» Provided text
BOULDER MINING CORPORATION ("BDR")
BULLETIN TYPE: Regional Office Change
BULLETIN DATE: March 23, 2005
TSX Venture Tier 2 Company

Pursuant to Policy 1.2, TSX Venture Exchange has been advised of,
and accepted, the change of the Filing and Regional Office from
Toronto to Vancouver.
---------------------------------------------------------------------

CABO MINING ENTERPRISES CORP. ("CBE")
BULLETIN TYPE: Property-Asset Acquisition
BULLETIN DATE: March 23, 2005
TSX Venture Tier 2 Company

TSX Venture Exchange has accepted for filing documentation
pertaining to a Share Purchase Agreement (the 'Agreement'), between
Cabo Mining Enterprises Corp. (the 'Company'), and (3) three arms-
length parties (the 'Vendors'), whereby the Company has acquired a
100% interest in Advanced Drilling Ltd. - a private British
Columbia-based group of companies with 35 drill rigs engaged in
providing mineral exploration and geological drilling services.

The $3,000,000 purchase price will be satisfied by cash payments of
$1.35 million and the issuance of 1,833,333 common shares of the
Company at a deemed value of $0.90 per share.

For further details, please refer to the Company's news releases
dated December 6, 2004 and February 17, 2005.
---------------------------------------------------------------------

DISCOVERY CAPITAL CORPORATION ("DVY.Y")
BULLETIN TYPE: Normal Course Issuer Bid
BULLETIN DATE: March 23, 2005
TSX Venture Tier 1 Company

TSX Venture Exchange has been advised by the Company that pursuant
to a Notice of Intention to make a Normal Course Issuer Bid dated
March 22, 2005, it may repurchase for cancellation, up to 3,004,660
shares in its own capital stock. The purchases are to be made
through the facilities of TSX Venture Exchange during the period
from March 29, 2005 to March 28, 2006. Purchases pursuant to the
bid will be made by Sean Fahy of Scotia Capital Inc. on behalf of
the Company.

» Data under study
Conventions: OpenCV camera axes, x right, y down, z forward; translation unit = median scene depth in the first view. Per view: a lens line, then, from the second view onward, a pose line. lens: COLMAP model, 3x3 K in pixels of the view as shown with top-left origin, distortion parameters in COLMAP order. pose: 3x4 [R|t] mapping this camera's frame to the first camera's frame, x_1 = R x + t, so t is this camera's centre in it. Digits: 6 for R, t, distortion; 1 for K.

---

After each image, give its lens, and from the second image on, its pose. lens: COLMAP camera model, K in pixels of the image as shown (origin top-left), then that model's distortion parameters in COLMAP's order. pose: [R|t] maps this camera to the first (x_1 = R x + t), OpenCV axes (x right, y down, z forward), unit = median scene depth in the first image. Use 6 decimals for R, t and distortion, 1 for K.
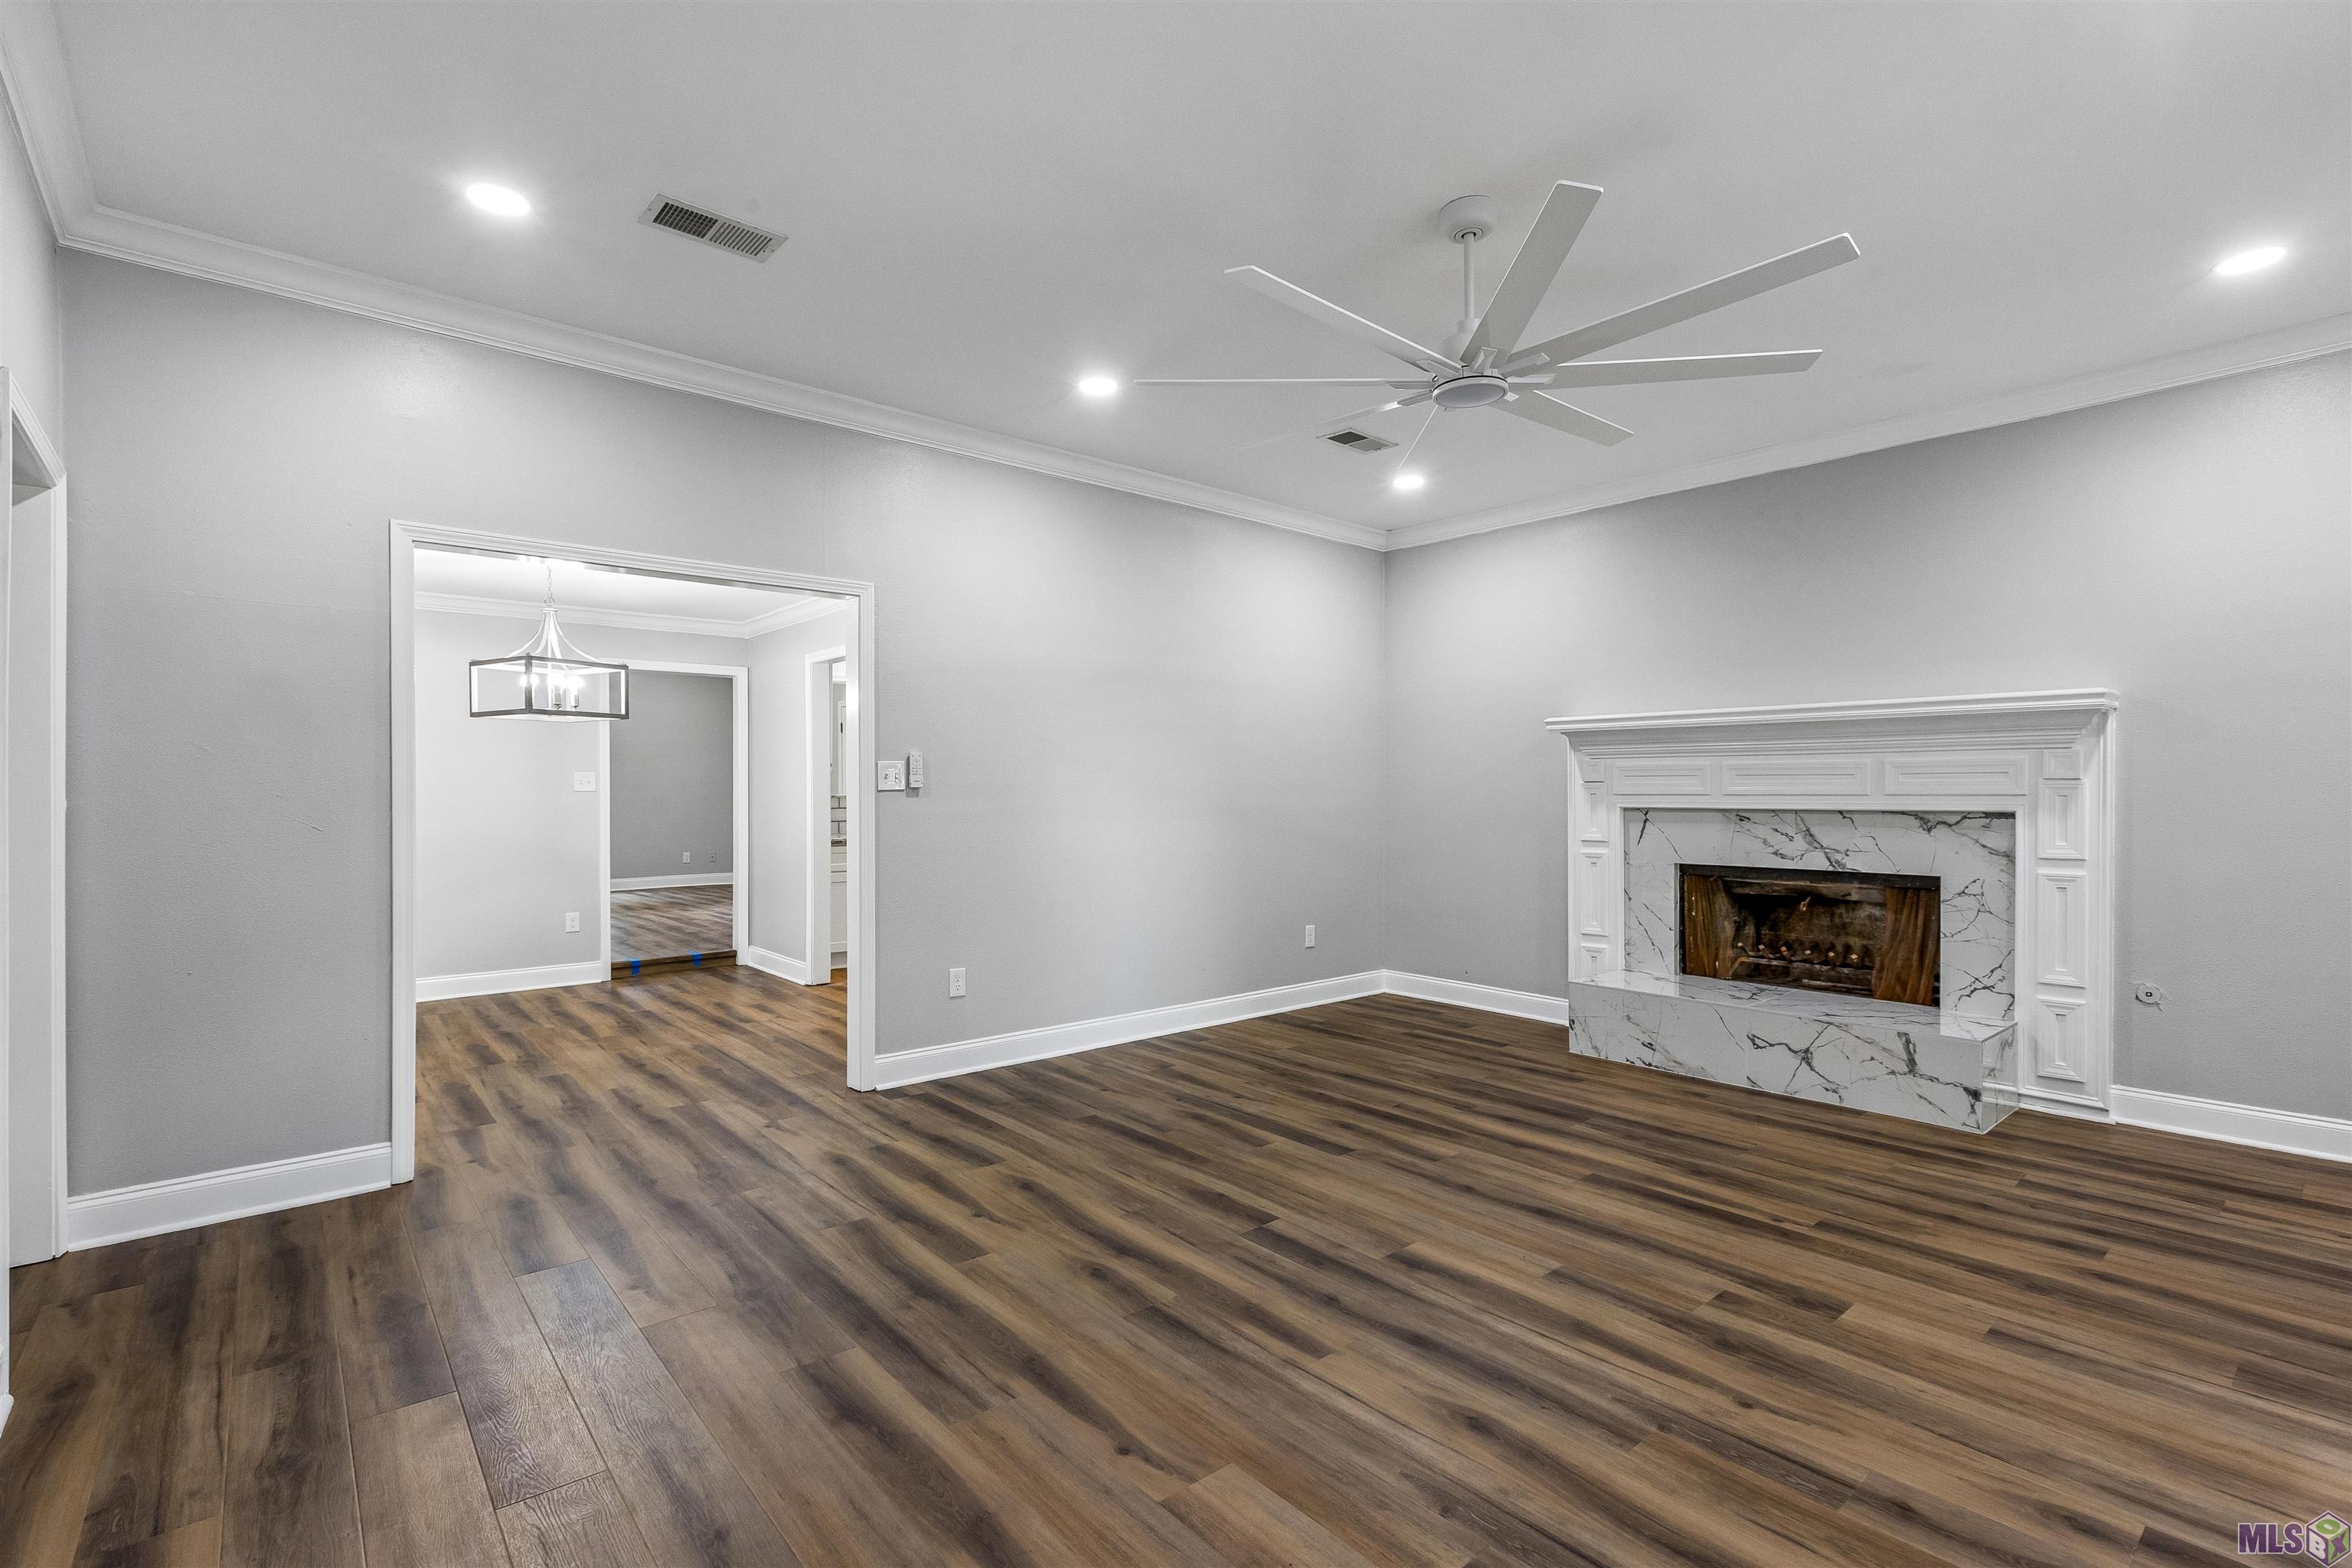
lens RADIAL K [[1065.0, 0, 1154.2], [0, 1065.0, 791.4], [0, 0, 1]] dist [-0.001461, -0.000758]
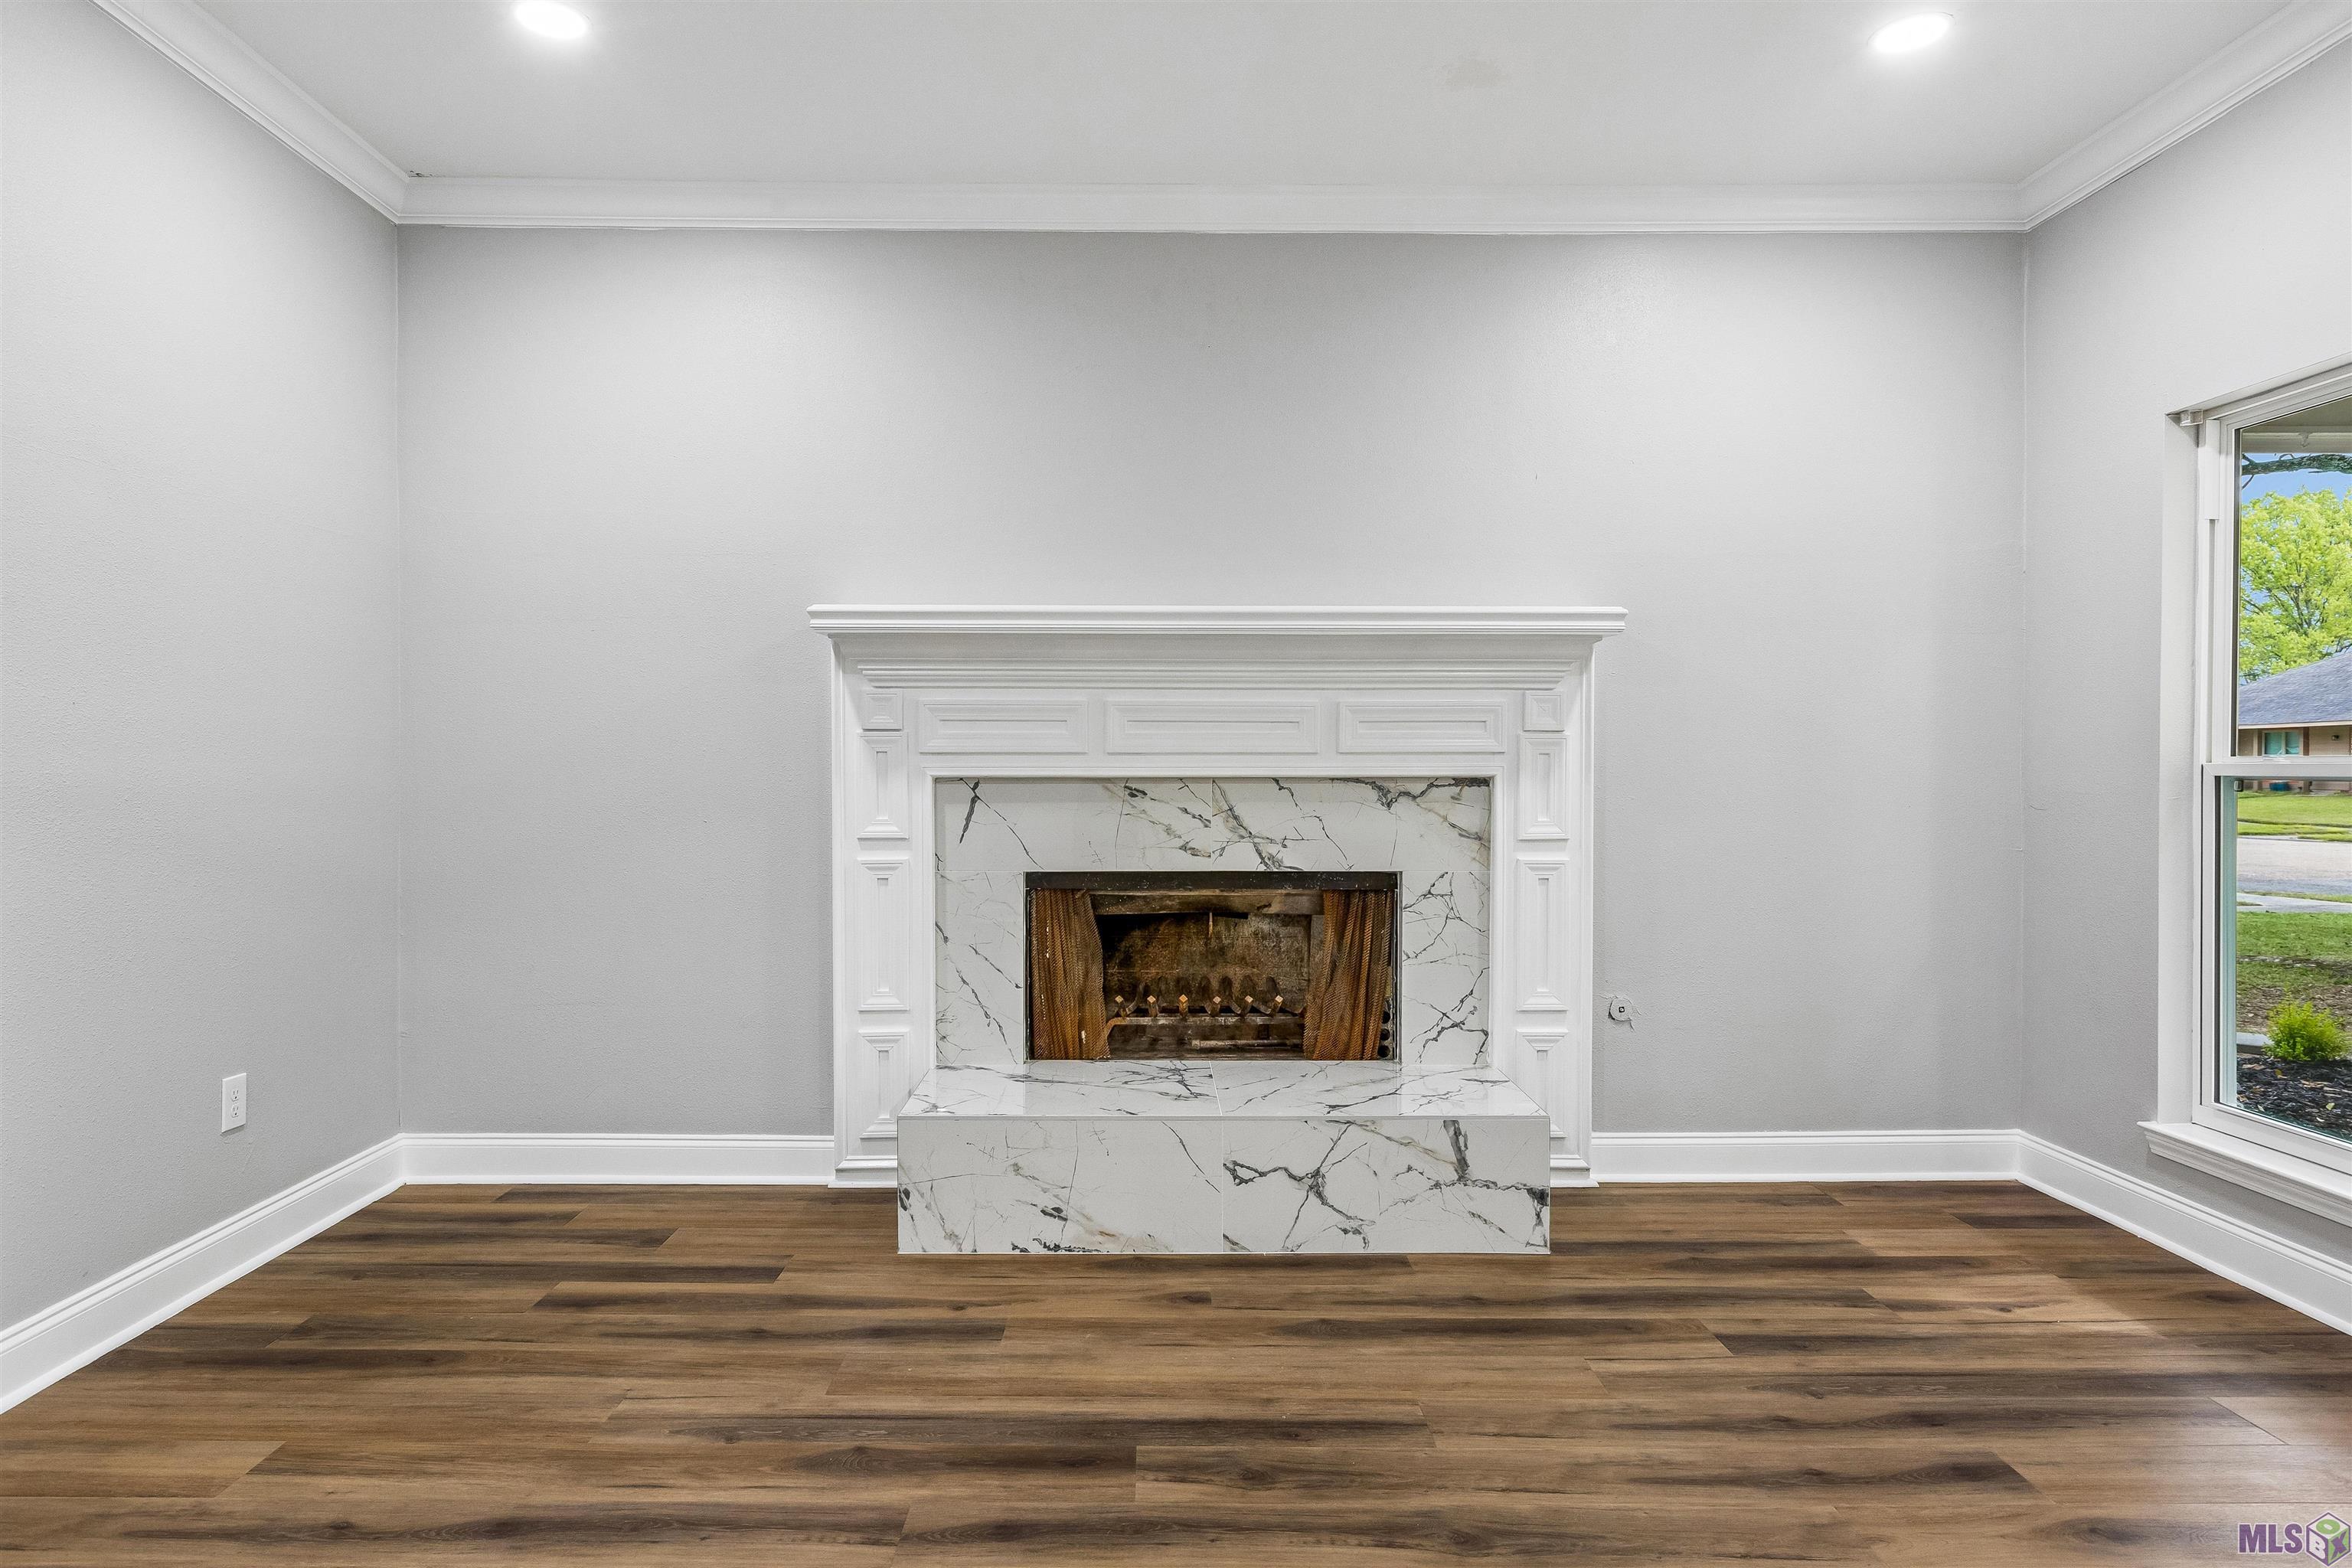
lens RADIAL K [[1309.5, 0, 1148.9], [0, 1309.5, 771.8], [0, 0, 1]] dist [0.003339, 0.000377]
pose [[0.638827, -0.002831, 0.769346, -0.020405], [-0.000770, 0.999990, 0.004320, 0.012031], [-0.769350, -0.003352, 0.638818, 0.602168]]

» Assigned task A
According to the exchange bulletins, how many drill rigs does Advanced Drilling Ltd. have?
» Assigned task B
Transcribe the exchange bulletins from "BULLETIN TYPE: Normal" to "the Company.".

» Task output A
Advanced Drilling Ltd. has 35 drill rigs.

» Task output B
BULLETIN TYPE: Normal Course Issuer Bid
BULLETIN DATE: March 23, 2005
TSX Venture Tier 1 Company

TSX Venture Exchange has been advised by the Company that pursuant
to a Notice of Intention to make a Normal Course Issuer Bid dated
March 22, 2005, it may repurchase for cancellation, up to 3,004,660
shares in its own capital stock. The purchases are to be made
through the facilities of TSX Venture Exchange during the period
from March 29, 2005 to March 28, 2006. Purchases pursuant to the
bid will be made by Sean Fahy of Scotia Capital Inc. on behalf of
the Company.